Aku menghindari Levi belakangan ini dan berpikir naif bahwa sang pemuda akan, setidaknya, bertanya kenapa aku mendiamkannya. Sudah hari kelima dan sang pemuda seakan tidak peduli dengan sikapku. Ya, aku memang bukan orang spesial baginya. Keberadaanku bahkan tidak seujung kuku pun bisa disandingkan dengan Isabel.
"Jika ada masalah denganku, sebaiknya kaukatakan secara langsung." Levi tengah bersindekap di dinding penginapan ketika aku berjalan melewatinya begitu saja.
Aku tak merespon, membuat sang pemuda berdecak. "Apa kauingin dipecat?"
Langkahku berhenti. Aku tidak suka intimidasi. Peluh mengalir dari pelipisku saat Levi tidak mengatakan apa pun lagi.

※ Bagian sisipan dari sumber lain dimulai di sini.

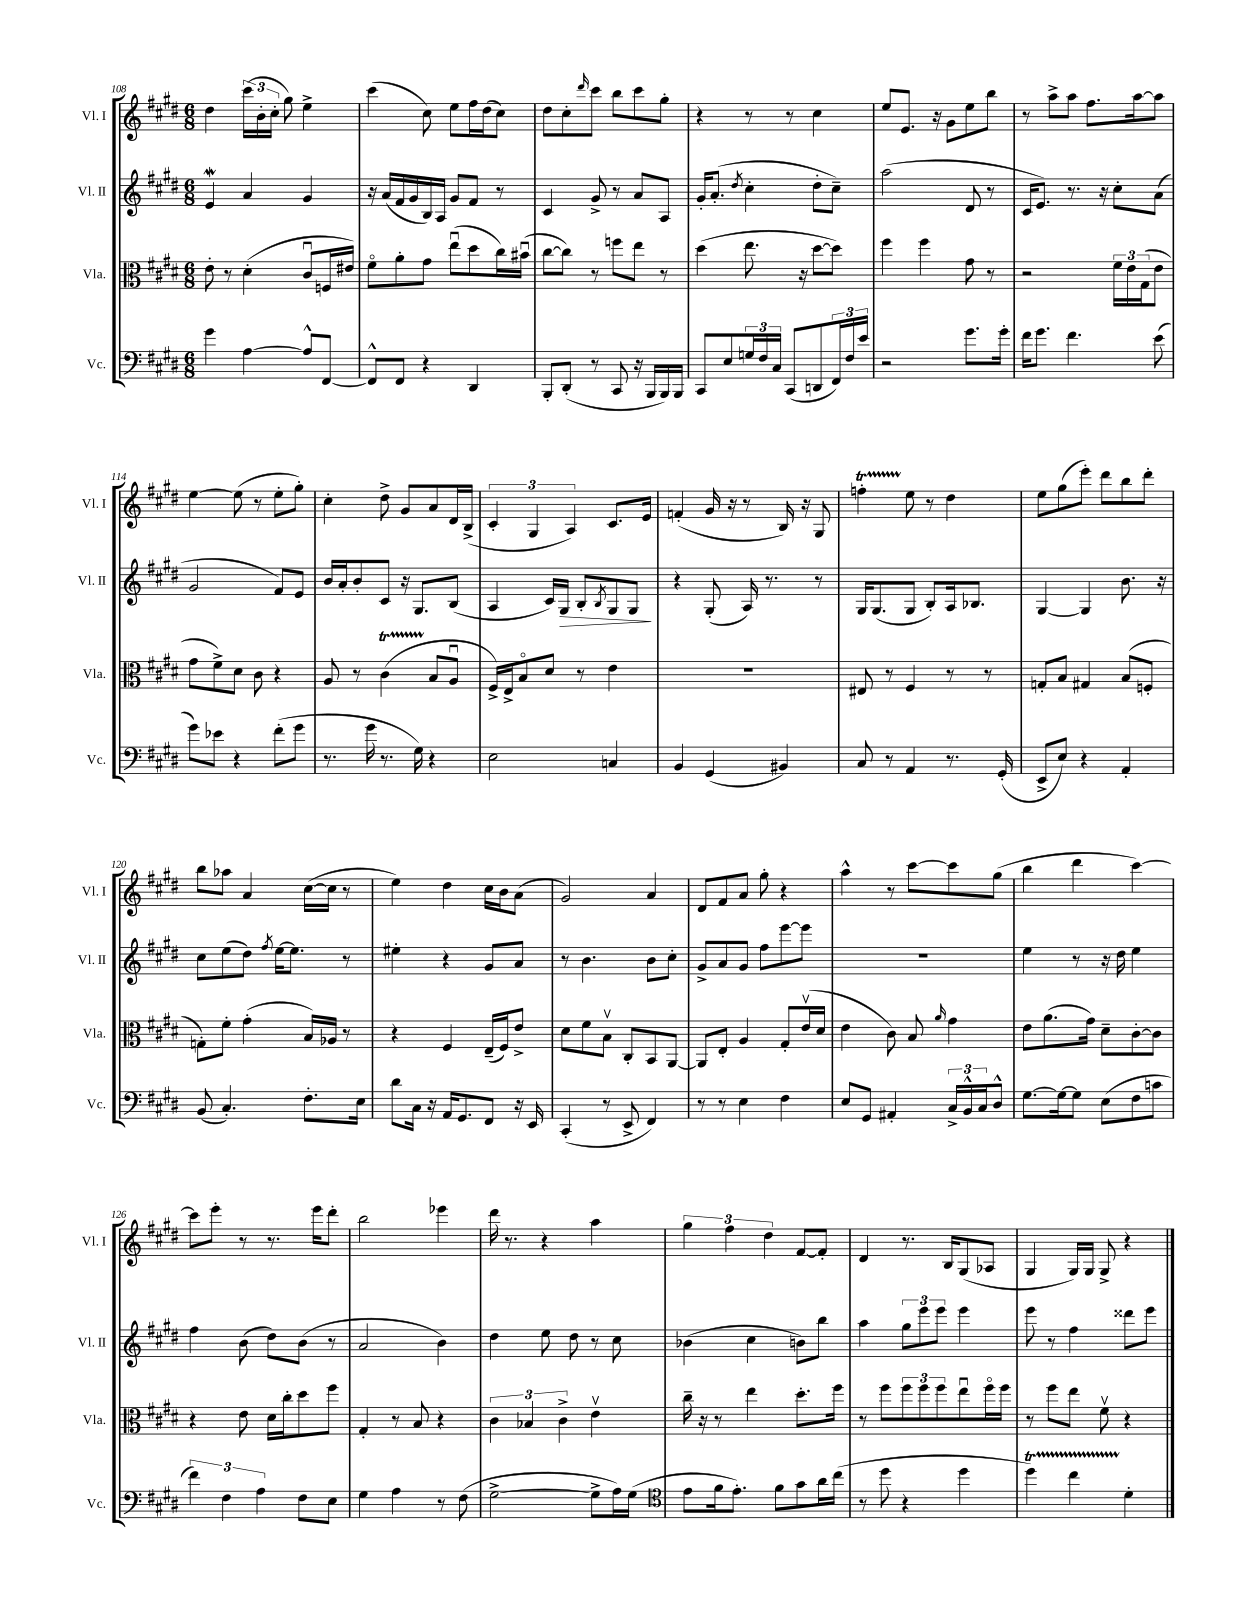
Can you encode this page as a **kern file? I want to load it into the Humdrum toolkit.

**kern	**kern	**kern	**dynam	**kern
*part4	*part3	*part2	*part2	*part1
*staff4	*staff3	*staff2	*staff2	*staff1
*I"Vc.	*I"Vla.	*I"Vl. II	*	*I"Vl. I
*I'Vc.	*I'Vla.	*I'Vl. II	*	*I'Vl. I
*clefF4	*clefC3	*clefG2	*	*clefG2
*k[f#c#g#d#]	*k[f#c#g#d#]	*k[f#c#g#d#]	*	*k[f#c#g#d#]
*M6/8	*M6/8	*M6/8	*	*M6/8
=108	=108	=108	=108	=108
4g#\	8e'\	4ew/	.	4dd#\
.	8r	.	.	.
[4A\	(4d#'\	4a/	.	(24ccc#\LL
.	.	.	.	24b'\
.	.	.	.	24cc#'\JJ
.	.	.	.	8gg#\)
8A^^/L]	8c#u/L	4g#/	.	4ee^\
[8FF#/J	16Fn/L	.	.	.
.	16e#X/JJ)	.	.	.
=109	=109	=109	=109	=109
8FF#^^/L]	8f#\L	16r	.	(4ccc#\
.	.	(16a/LL	.	.
8FF#/J	8a'\	16f#/	.	.
.	.	16g#/	.	.
4r	8g#\J	16B/)	.	8cc#\)
.	.	16A/JJ	.	.
.	(8eeu\L	8g#/L	.	8ee\L
4DD#/	8dd#\	8f#/J	.	16ff#\L
.	.	.	.	(16dd#\J
.	16cc#\L)	8r	.	8cc#\J)
.	(16b#Xu\JJ	.	.	.
=110	=110	=110	=110	=110
8BBB'/L	[8cc#\L	4c#/	.	8dd#\L
(8DD#'/J	8cc#\J])	.	.	8cc#'\
.	.	.	.	16qqddd#/
8r	8r	8g#^/	.	8ccc#\J
8CC#/	8ffn\L	8r	.	8bb\L
16r	8ee\J	8a/L	.	8ccc#\
16BBB/LL	.	.	.	.
16BBB/)	8r	8A/J	.	8gg#'\J
16BBB/JJ	.	.	.	.
=111	=111	=111	=111	=111
8CC#/L	(4dd#\	16g#'/KL	.	4r
.	.	(8.a'/J	.	.
8E/	.	.	.	.
.	.	8qdd#/	.	.
24Gn/L	8.ee\	4cc#'\	.	8r
24F#/	.	.	.	.
24C#/JJ	.	.	.	.
(8CC#/L	.	.	.	8r
.	16r	.	.	.
8DDn/	[8dd#\L	8dd#'\L	.	4cc#\
24FF#/L)	8dd#\J])	8cc#~\J)	.	.
24F#/	.	.	.	.
24e/JJ	.	.	.	.
=112	=112	=112	=112	=112
2r	4ff#\	(2aa\	.	8ee/L
.	.	.	.	8.e/J
.	4ff#\	.	.	.
.	.	.	.	16r
.	.	.	.	8g#\L
8.g#\L	8g#\	8d#/	.	8ee\
.	8r	8r	.	8bb\J
16g#'\Jk	.	.	.	.
=113	=113	=113	=113	=113
16f#\KL	2r	16c#/KL	.	8r
8.g#\J	.	8.e/J)	.	.
.	.	.	.	8aa^\L
4.f#\	.	8.r	.	8aa\J
.	.	.	.	8.ff#\L
.	.	16r	.	.
.	24f#\LL	8cc#'\L	.	.
.	24e\	.	.	.
.	.	.	.	[16aa\k
.	(24G#\J	.	.	.
(8e\	8e\J	(8a\J	.	8aa\J]
!!LO:LB:g=z
=114	=114	=114	=114	=114
8g#\L)	8g#\L	2g#/	.	[4ee\
8e-X\J	8f#^\)	.	.	.
4r	8d#\J	.	.	(8ee\]
.	8c#\	.	.	8r
(8f#'\L	4r	8f#/L)	.	8ee'\L
8g#\J	.	8e/J	.	8gg#'\J)
=115	=115	=115	=115	=115
8.r	8A/	16b/LL	.	4cc#'\
.	.	16a'/J	.	.
.	8r	8b'/	.	.
16g#\	.	.	.	.
8.r	(4c#T\	8c#/J	.	8dd#^\
.	.	16r	.	8g#/L
16G#\)	.	8.G#/L	.	.
4r	8B/L	.	.	8a/
.	8Au/J	(8B/J	.	16d#/L
.	.	.	.	(16B^/JJ
=116	=116	=116	=116	=116
2E\	16F#^/LL)	4A/	.	6c#'/
.	16E^/J	.	.	.
.	8B/	.	.	.
.	.	.	.	6G#/
.	8d#/J	16c#/LL)	.	.
!	!	!	!LO:HP:b	!
.	.	16G#/JJ	>	.
.	.	.	.	6A/)
.	8r	8B'/L	.	.
.	.	8qB/	.	.
4Cn/	4e\	8G#/	.	8.c#/L
.	.	8G#/J	.	.
.	.	.	.	16e/Jk
.	.	.	]	.
=117	=117	=117	=117	=117
4BB/	2.r	4r	.	(4fn'/
(4GG#/	.	(8G#'/	.	16g#/
.	.	.	.	16r
.	.	16A/)	.	8r
.	.	8.r	.	.
4BB#X/)	.	.	.	16B/)
.	.	.	.	16r
.	.	8r	.	8G#/
=118	=118	=118	=118	=118
8C#/	8E#X/	16G#/KL	.	4ffnT'\
.	.	(8.G#/	.	.
8r	8r	.	.	.
4AA/	4F#/	8G#/J	.	8ee\
.	.	8B'/L)	.	8r
8.r	8r	16A/k	.	4dd#\
.	.	8.B-X/J	.	.
.	8r	.	.	.
(16GG#'/	.	.	.	.
=119	=119	=119	=119	=119
8EE^/L	8Gn'/L	[4G#/	.	8ee\L
8E/J)	8B/J	.	.	(8gg#\
4r	4G#X/	4G#/]	.	8eee'\J)
.	.	.	.	8ddd#\L
4AA'/	(8B/L	8.b\	.	8bb\
.	8Fn'/J	.	.	8ddd#'\J
.	.	16r	.	.
!!LO:LB:g=z
=120	=120	=120	=120	=120
(8BB/	8Gn'\L)	8cc#\L	.	8bb\L
4.C#'/)	8f#'\J	(8ee\	.	8aa-X\J
.	(4g#'\	8dd#\J)	.	4a/
.	.	8qff#/	.	.
.	.	[16ee\KL	.	.
.	.	8.ee\J]	.	.
8.F#'\L	16B/LL)	.	.	([16cc#\LL
.	16A-X/JJ	.	.	16cc#\JJ]
.	8r	8r	.	8r
16E\Jk	.	.	.	.
=121	=121	=121	=121	=121
8d#\L	4r	4ee#X'\	.	4ee\)
16C#\Jk	.	.	.	.
16r	.	.	.	.
16AA/KL	4F#/	4r	.	4dd#\
8.GG#/	.	.	.	.
8FF#/J	(16E~/LL	8g#/L	.	16cc#\LL
.	16F#/J)	.	.	16b\J
16r	8e^/J	8a/J	.	(8a\J
16EE/	.	.	.	.
=122	=122	=122	=122	=122
(4CC#'/	8d#\L	8r	.	2g#/)
.	8f#\	4.b\	.	.
8r	8Bv\J	.	.	.
8EE^/	8C#'/L	.	.	.
4FF#/)	8BB/	8b\L	.	4a/
.	[8AA/J	8cc#'\J	.	.
=123	=123	=123	=123	=123
8r	8AA/L]	8g#^/L	.	8d#/L
8r	8E'/J	8a/	.	8f#/
4E\	4A/	8g#/J	.	8a/J
.	.	8ff#\L	.	8gg#'\
4F#\	8G#'/L	[8eee\	.	4r
.	(16ev/L	8eee\J]	.	.
.	16d#/JJ	.	.	.
=124	=124	=124	=124	=124
8E/L	4e\	2.r	.	4aa^^\
8GG#/J	.	.	.	.
4AA#X'/	8c#\)	.	.	8r
.	8B/	.	.	[8ccc#\L
.	16qqa/	.	.	.
24C#^/LL	4g#\	.	.	8ccc#\]
24BB^^/	.	.	.	.
24C#/J	.	.	.	.
8D#^^/J	.	.	.	(8gg#\J
=125	=125	=125	=125	=125
[8.G#\L	8e\L	4ee\	.	4bb\
.	(8.a\	.	.	.
16G#\k_	.	.	.	.
8G#\J]	.	8r	.	4ddd#\
.	16g#\Jk)	.	.	.
(8E\L	8d#~\L	16r	.	.
.	.	16dd#\	.	.
8F#\	[8c#'\	4ee\	.	[4ccc#\)
8cn\J	8c#\J]	.	.	.
!!LO:LB:g=z
=126	=126	=126	=126	=126
6f#\)	4r	4ff#\	.	8ccc#\L]
.	.	.	.	8eee'\J
6F#\	.	.	.	.
.	8e\	(8b\	.	8r
6A\	.	.	.	.
.	16d#\LL	8dd#\L)	.	8.r
.	16cc#'\J	.	.	.
8F#\L	8dd#\	(8b\J	.	.
.	.	.	.	16eee\KL
8E\J	8ff#\J	8r	.	8ddd#'\J
=127	=127	=127	=127	=127
4G#\	4G#'/	2a/	.	2bb\
4A\	8r	.	.	.
.	8B/	.	.	.
8r	4r	4b\)	.	4eee-X\
(8F#\	.	.	.	.
=128	=128	=128	=128	=128
[2G#^\	6c#\	4dd#\	.	16ddd#\
.	.	.	.	8.r
.	6B-X/	.	.	.
.	.	8ee\	.	4r
.	6c#^\	.	.	.
.	.	8dd#\	.	.
8G#^\L]	4ev\	8r	.	4aa\
16A\L)	.	8cc#\	.	.
(16G#\JJ	.	.	.	.
=129	=129	=129	=129	=129
*clefC4	*	*	*	*
8e\L	16cc#~\	(4b-X\	.	6gg#\
.	16r	.	.	.
16f#\k	8r	.	.	.
.	.	.	.	6ff#\
8.e'\J)	.	.	.	.
.	4ee\	4cc#\	.	.
.	.	.	.	6dd#\
8f#\L	.	.	.	.
8g#\	8.dd#'\L	8bn\L)	.	[8f#/L
16a\L	.	8bb\J	.	8f#'/J]
(16cc#\JJ	16ff#\Jk	.	.	.
=130	=130	=130	=130	=130
8r	8r	4aa\	.	4d#/
8dd#\	8ff#\L	.	.	.
4r	12ff#\	12gg#\L	.	8.r
.	12ff#\	12eee\	.	.
.	12ff#\	12eee\J	.	.
.	.	.	.	16B/KL
4dd#\	8eeu\	4eee\	.	(8G#/
.	16ff#\L	.	.	8A-X/J
.	16ff#\JJ	.	.	.
=131	=131	=131	=131	=131
4dd#t\)	8r	8eee\	.	4G#/
.	8ff#\L	8r	.	.
4cc#TTT\	8ee\J	4ff#\	.	16G#/LL)
.	.	.	.	16G#/JJ
.	8f#v\	.	.	8G#^/
4d#'\	4r	8ddd##X\L	.	4r
.	.	8eee\J	.	.
==	==	==	==	==
*-	*-	*-	*-	*-
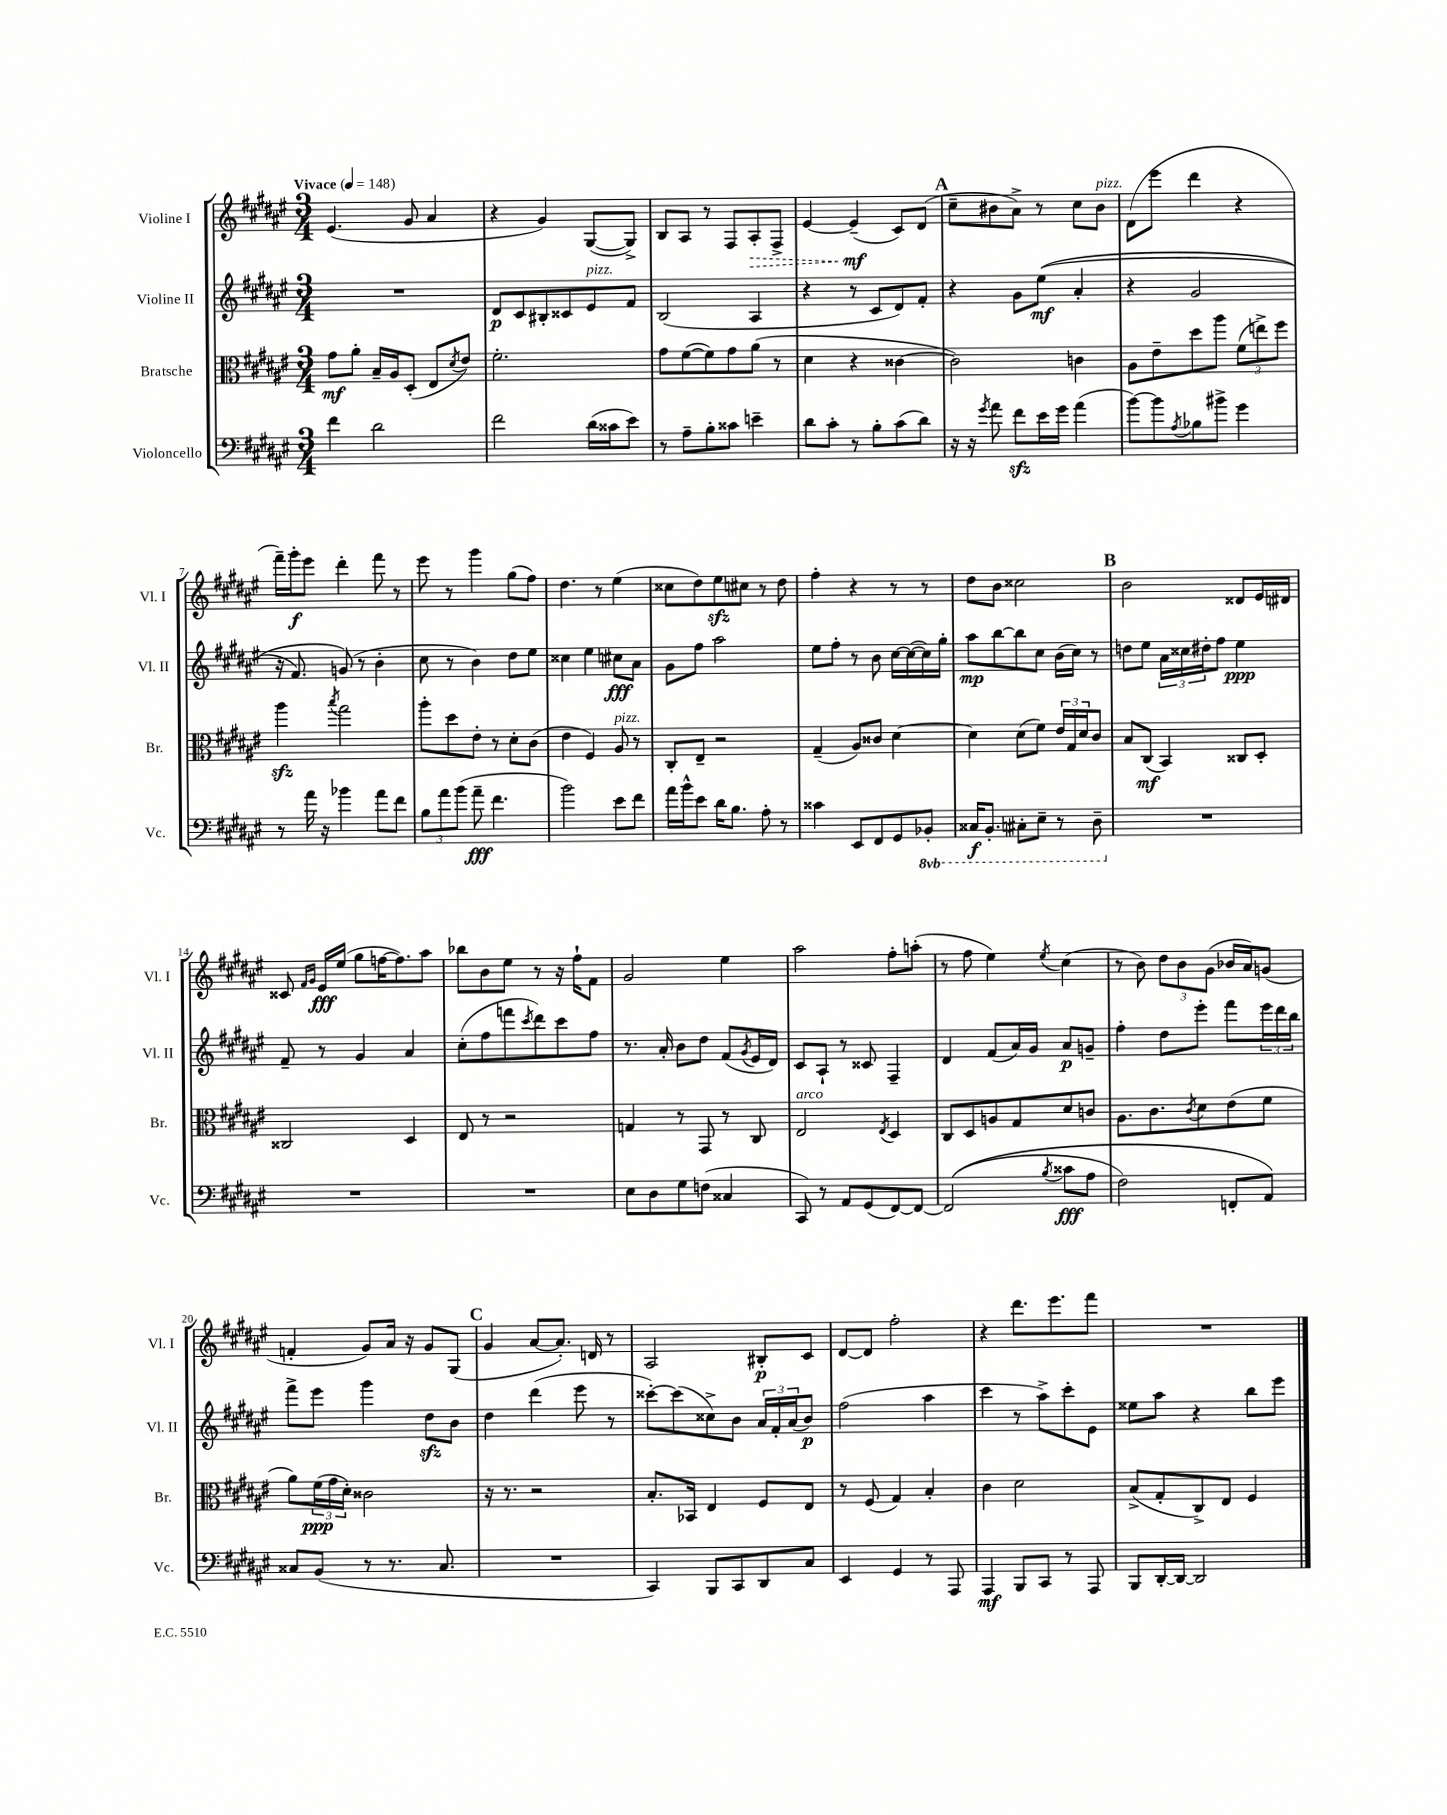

"Siapa gadis yang bernama Isabel itu?" Aku menelan saliva sebelum bertanya balik kepada Levi.
Aku menoleh pada Levi dan seketika terperangah saat menangkap air muka Levi yang terlihat terluka, amat terluka. Isabel pastilah gadis yang istimewa bagi Levi hingga mampu membuat sang pemuda tidak bergeming.
"Isabel adalah gadis yang kuanggap adik perempuanku sendiri."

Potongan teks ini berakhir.